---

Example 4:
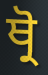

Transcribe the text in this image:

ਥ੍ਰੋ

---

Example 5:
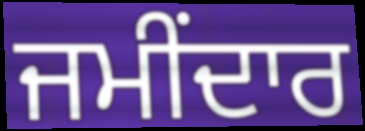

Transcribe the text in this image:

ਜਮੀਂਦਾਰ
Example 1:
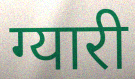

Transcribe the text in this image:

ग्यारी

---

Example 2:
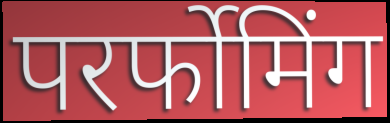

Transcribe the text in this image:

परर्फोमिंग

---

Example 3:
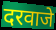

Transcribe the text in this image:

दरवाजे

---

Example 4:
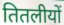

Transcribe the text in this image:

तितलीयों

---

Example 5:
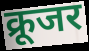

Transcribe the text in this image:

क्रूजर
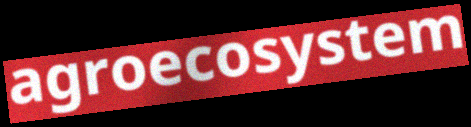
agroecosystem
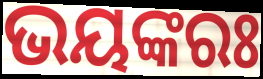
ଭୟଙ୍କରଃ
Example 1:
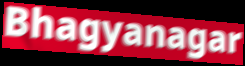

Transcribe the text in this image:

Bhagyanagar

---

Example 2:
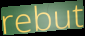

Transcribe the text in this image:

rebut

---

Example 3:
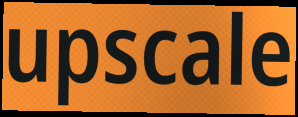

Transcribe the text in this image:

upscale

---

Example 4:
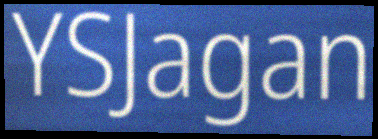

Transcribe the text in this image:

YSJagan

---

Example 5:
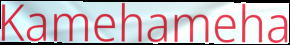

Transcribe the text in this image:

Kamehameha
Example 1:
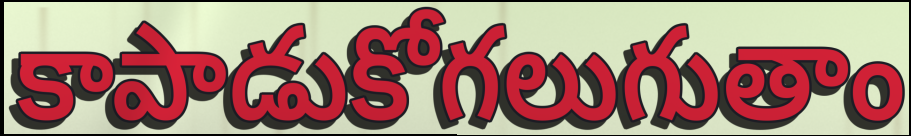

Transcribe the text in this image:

□ □ □ □ □ □ □

> _ASSIGNMENT_:
Print each line of the material above exactly, with the pictures removed from your copy.

> _EXERCISE ANSWER_:
---

Example 4:

Transcribe the text in this image:

ਥ੍ਰੋ

---

Example 5:

Transcribe the text in this image:

ਜਮੀਂਦਾਰ
Example 1:

Transcribe the text in this image:

ग्यारी

---

Example 2:

Transcribe the text in this image:

परर्फोमिंग

---

Example 3:

Transcribe the text in this image:

दरवाजे

---

Example 4:

Transcribe the text in this image:

तितलीयों

---

Example 5:

Transcribe the text in this image:

क्रूजर
agroecosystem
ଭୟଙ୍କରଃ
Example 1:

Transcribe the text in this image:

Bhagyanagar

---

Example 2:

Transcribe the text in this image:

rebut

---

Example 3:

Transcribe the text in this image:

upscale

---

Example 4:

Transcribe the text in this image:

YSJagan

---

Example 5:

Transcribe the text in this image:

Kamehameha
Example 1:

Transcribe the text in this image:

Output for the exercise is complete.